▸ Text shown
---*---

Posted By on November 4, 2021 @ 06:00

As tensions across the Taiwan Strait rise, pressure is growing on the US administration to deter China more effectively by giving up on strategic ambiguity and moving towards a policy of strategic clarity. Indeed, last month we may have had an indication that this is already occurring. When asked at a CNN townhall whether the US would come to Taiwan’s defence if China attacked, President Joe Biden didn’t equivocate: ‘Yes,’ he said, ‘we have a commitment to do that [1].’

This has been universally reported as a provocative misstatement. The reaction [2] from Bonnie Glaser, director of the Asia program at the German Marshall Fund, is emblematic: ‘The President has a tendency to make gaffes but this is potentially quite dangerous … This is the only issue the US and China could go to war over so it’s something the administration has to be very careful on.’

There are a couple of issues with that interpretation. First, it’s possible that Biden’s statement was intentional. Given that he has said similar things [3] in the recent past, it may be that he has decided to signal a move away from strategic ambiguity [4] on an unofficial level. We’ll have to wait and see if he continues to contradict the official line.

---*---

▸ Problems
a – In the article on US policy toward Taiwan, rewrite the stretch that begins at the words "There are a" and stops after "the official line.", putting "deliberate vagueness" in place of "strategic ambiguity".
b – According to the article on US policy toward Taiwan, where was President Biden asked whether the US would defend Taiwan?
c – Carry on the article on US policy toward Taiwan from its last sentence.

---*---

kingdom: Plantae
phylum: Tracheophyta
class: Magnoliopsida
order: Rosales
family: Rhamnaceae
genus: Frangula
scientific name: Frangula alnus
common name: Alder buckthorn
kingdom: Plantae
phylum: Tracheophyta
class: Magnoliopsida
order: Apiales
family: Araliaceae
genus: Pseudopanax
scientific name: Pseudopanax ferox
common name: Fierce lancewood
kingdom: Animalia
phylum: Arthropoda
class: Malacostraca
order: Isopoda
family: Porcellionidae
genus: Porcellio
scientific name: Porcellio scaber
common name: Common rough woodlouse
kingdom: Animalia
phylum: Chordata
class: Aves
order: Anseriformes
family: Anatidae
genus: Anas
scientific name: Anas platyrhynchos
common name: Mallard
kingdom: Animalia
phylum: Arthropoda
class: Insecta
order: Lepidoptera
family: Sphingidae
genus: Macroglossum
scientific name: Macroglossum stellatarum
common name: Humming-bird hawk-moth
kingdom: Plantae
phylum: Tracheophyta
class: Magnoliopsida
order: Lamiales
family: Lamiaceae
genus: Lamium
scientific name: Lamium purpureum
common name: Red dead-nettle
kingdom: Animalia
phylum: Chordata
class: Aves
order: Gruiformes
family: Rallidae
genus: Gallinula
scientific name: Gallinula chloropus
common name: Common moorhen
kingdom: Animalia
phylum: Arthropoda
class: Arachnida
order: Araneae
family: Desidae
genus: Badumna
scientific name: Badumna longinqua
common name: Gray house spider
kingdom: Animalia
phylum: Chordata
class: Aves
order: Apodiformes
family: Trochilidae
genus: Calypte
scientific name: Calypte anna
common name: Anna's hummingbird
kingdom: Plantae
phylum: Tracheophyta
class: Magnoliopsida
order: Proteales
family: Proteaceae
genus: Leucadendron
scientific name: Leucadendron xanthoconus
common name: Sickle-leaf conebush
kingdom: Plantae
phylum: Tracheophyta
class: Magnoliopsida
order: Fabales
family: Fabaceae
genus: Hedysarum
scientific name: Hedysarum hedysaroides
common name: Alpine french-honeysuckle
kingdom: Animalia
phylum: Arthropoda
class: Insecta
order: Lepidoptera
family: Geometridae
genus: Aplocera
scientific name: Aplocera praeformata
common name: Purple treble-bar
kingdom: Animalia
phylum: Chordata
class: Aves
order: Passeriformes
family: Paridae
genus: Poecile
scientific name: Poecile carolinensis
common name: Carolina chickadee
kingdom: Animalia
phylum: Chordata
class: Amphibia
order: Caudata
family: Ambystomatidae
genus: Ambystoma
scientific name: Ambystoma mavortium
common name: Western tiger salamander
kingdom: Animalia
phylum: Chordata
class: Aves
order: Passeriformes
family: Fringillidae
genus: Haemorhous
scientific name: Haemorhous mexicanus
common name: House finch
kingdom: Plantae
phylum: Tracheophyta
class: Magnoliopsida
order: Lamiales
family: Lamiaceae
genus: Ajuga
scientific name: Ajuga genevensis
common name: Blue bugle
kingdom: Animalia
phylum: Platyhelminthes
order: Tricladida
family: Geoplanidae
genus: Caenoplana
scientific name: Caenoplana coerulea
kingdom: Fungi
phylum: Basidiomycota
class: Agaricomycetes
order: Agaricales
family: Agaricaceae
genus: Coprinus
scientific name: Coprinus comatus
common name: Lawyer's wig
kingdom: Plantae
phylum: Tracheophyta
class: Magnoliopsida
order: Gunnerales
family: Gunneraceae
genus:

---*---

▸ Answers to the exercises
a –
There are a couple of issues with that interpretation. First, it’s possible that Biden’s statement was intentional. Given that he has said similar things [3] in the recent past, it may be that he has decided to signal a move away from deliberate vagueness [4] on an unofficial level. We’ll have to wait and see if he continues to contradict the official line.

b – At a CNN townhall.

c –
More importantly, though, we should question whether Biden’s statement was in fact dangerous since ideally deterrence should reduce the chances of conflict.

There are two main reasons why someone might think a move away from strategic ambiguity would be a mistake. The most obvious points to the danger of emboldening Taiwan to provoke a conflict with China. While the US could condition a commitment [5] to help Taiwan on Taiwan not declaring independence, it would be difficult not to incentivise lesser provocations. Lurking in the background, though, is a suspicion about deterrence in general. The basic worry is that, far from dampening the potential for conflict, making threats merely pours fuel on the flames, a dynamic the political scientist Robert Jervis has called the ‘spiral model [6]’.

According to deterrence theory, the only hope you have of preventing an adversary from acting on a sincere threat is to communicate that, were they to do so, you would put up such a fight that they would be left regretting their decision. While a conflict can still occur if your adversary doesn’t consider you credible, this at least minimises the chances of that happening.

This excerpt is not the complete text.